- Born: July 29, 1950 Towson, Maryland
- Died: November 22, 2021 (aged 71) Leland, North Carolina
- Occupation(s): Television meteorologist, radio personality
- Years active: 1984–2017

= Doug Hill (meteorologist) =

American meteorologist (1950–2021)

Lawrence Douglas Hill (July 29, 1950 – November 22, 2021) was an American meteorologist. He was the chief meteorologist for ABC 7 News/WJLA-TV in Washington, D.C., at noon, 4, 5, and 6 from 2000 until his retirement in 2017. He was awarded the "Seal of Approval" from the American Meteorological Society. Hill was honored with a Washington Emmy Award for broadcast excellence. Hill has also served as a meteorologist for affiliates in Richmond and Detroit.

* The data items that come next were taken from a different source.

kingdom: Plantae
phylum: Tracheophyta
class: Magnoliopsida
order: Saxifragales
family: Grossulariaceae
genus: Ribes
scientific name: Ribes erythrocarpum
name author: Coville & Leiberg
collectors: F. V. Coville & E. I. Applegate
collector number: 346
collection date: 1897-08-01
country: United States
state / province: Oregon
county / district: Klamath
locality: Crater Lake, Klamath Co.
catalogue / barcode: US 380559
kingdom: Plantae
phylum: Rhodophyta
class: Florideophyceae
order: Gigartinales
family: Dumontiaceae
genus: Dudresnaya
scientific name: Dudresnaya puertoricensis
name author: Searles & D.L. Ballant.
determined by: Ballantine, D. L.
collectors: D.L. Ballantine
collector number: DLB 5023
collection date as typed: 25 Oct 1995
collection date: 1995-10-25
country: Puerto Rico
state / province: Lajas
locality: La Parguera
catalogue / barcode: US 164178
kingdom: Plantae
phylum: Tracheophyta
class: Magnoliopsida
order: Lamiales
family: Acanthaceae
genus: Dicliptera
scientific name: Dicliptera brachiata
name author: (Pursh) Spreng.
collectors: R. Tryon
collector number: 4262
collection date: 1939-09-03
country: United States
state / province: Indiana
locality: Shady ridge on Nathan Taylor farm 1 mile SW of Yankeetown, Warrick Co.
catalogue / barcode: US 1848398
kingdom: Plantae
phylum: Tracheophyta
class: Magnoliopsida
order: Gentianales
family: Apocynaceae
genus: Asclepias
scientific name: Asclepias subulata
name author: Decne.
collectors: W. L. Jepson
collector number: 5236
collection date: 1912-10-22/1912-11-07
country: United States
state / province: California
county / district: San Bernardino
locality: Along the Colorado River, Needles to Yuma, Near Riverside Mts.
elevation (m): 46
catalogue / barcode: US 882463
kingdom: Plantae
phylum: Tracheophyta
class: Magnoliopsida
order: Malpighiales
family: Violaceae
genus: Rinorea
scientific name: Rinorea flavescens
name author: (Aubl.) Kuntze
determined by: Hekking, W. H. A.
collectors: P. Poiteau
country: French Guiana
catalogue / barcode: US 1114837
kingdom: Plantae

Hill graduated from Towson State College. He enlisted in the United States Air Force, serving for four years mostly at Andrews Air Force Base. After leaving the military, he served as a police officer for Prince George's County for six years.

Hill began his meteorology career in Richmond, Virginia in 1978, where he got his first break at WWBT-TV as the weekend weatherman. He then moved on to Detroit working at WXYZ for the next four and a half years until returning east to Washington, D.C., with CBS affiliate WUSA in 1984. He stayed at WUSA for 16 years until moving to WJLA. In addition to TV, he often reported live on WTOP 103.5 FM's "Weather On The 8s And When It Breaks" segments until his retirement.

He retired from WJLA-TV on September 15, 2017. He was a radio personality on WGTS 91.9 FM, a Christian radio station. He stated that he wanted to use his platform as a well-known figure in the Washington area for Christian ministry.

Hill died on November 22, 2021, at the age of 71. He was married twice, latterly to Mary Ann Vranken, and had four children, one of which predeceased him.